[Opening DOCUMENT EXCERPT section]

Google has cracked down on various practices over the past couple of years, but their most recent target—the Google Chrome extensions store—has a few folks scratching their heads.
Over the span of the next few months, Google will phase out paid extensions completely, thus ending a bizarre and relatively negligible corner of internet economy.

This decision comes on the heels of a “temporary” ban on the publication of new premium extensions back in March. According to Engadget, all aspects of paid extension use—including free trials and in-app purchases—will be gone come February 2021.

To be clear, Google’s decision won’t prohibit extension developers from charging customers to use their products; instead, extension developers will be required to find alternative methods of requesting payment. We’ve seen this model work on a donation basis with extensions like AdBlock. But shifting to something similar on a comprehensive scale will be something else entirely.

Interestingly, Google’s angle appears to be in increasing user safety. The Verge reports that their initial suspension of paid extensions was put into place as a response to products that included “fraudulent transactions”, and Google’s subsequent responses since then have comprised more user-facing actions such as removing extensions published by different parties that accomplish replica tasks.

Review manipulation, use of hefty notifications as a part of an extension’s operation, and generally spammy techniques were also eyeballed by Google as problem points in their ongoing suspension leading up to the ban.

In banning extension payments through their own platform, Google addresses a compelling, if self-created, issue. The extension store was a relatively free market in a sense—something that, given the number of parameters being enforced as of now, is less true for the time being.

Similarly, one can only wonder about which avenues vendors will choose when seeking payment for their services in the future. It’s entirely possible that, after Google Chrome shuts down payments in February, the paid section of the extension market will crumble into oblivion, the side effects of which we can’t necessarily picture.

For now, it’s probably best to hold off on buying any premium extensions; after all, there’s at least a fighting chance that they’ll all be free come February—if we make it that far.

[Closing DOCUMENT EXCERPT section]
[Opening DATA SECTION section]

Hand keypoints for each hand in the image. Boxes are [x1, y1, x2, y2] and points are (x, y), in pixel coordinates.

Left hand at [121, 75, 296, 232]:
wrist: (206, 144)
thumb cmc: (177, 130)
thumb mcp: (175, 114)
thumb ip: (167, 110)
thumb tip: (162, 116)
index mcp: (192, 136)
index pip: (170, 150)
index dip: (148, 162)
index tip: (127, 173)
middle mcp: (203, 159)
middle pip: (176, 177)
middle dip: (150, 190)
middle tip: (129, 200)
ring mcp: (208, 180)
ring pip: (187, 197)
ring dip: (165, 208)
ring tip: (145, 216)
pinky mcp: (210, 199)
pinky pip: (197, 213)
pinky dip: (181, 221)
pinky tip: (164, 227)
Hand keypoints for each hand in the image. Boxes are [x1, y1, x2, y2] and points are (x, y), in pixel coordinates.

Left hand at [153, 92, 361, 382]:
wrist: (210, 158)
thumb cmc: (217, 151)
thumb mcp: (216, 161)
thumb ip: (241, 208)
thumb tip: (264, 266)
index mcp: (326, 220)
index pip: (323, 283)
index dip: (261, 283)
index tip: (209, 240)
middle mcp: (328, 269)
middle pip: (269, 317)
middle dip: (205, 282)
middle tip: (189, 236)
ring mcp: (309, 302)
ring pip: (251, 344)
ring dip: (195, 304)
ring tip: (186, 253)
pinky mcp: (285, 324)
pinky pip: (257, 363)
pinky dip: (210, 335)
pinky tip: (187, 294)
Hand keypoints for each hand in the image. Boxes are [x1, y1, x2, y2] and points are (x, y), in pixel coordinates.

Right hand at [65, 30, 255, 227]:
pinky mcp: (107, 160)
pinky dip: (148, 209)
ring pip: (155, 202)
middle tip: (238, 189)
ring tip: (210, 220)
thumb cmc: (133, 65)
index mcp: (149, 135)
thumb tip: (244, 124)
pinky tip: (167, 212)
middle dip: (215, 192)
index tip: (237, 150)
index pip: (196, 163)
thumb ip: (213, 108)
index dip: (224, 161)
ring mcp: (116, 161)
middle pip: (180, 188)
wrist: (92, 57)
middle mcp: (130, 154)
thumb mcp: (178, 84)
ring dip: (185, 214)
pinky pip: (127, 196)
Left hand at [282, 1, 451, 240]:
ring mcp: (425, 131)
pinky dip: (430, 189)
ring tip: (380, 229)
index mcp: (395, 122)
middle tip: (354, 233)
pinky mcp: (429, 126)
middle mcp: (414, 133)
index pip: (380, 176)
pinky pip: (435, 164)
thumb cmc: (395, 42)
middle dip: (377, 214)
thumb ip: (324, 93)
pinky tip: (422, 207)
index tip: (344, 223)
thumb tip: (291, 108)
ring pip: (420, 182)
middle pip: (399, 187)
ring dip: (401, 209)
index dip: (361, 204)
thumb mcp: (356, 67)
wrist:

[Closing DATA SECTION section]

= ASSIGNED TASK =
From the article on Google ending paid Chrome extensions, extract everything from "In banning extension" down to "the time being.". The rows are separate material and are not part of the text.

= ANSWER BELOW =
In banning extension payments through their own platform, Google addresses a compelling, if self-created, issue. The extension store was a relatively free market in a sense—something that, given the number of parameters being enforced as of now, is less true for the time being.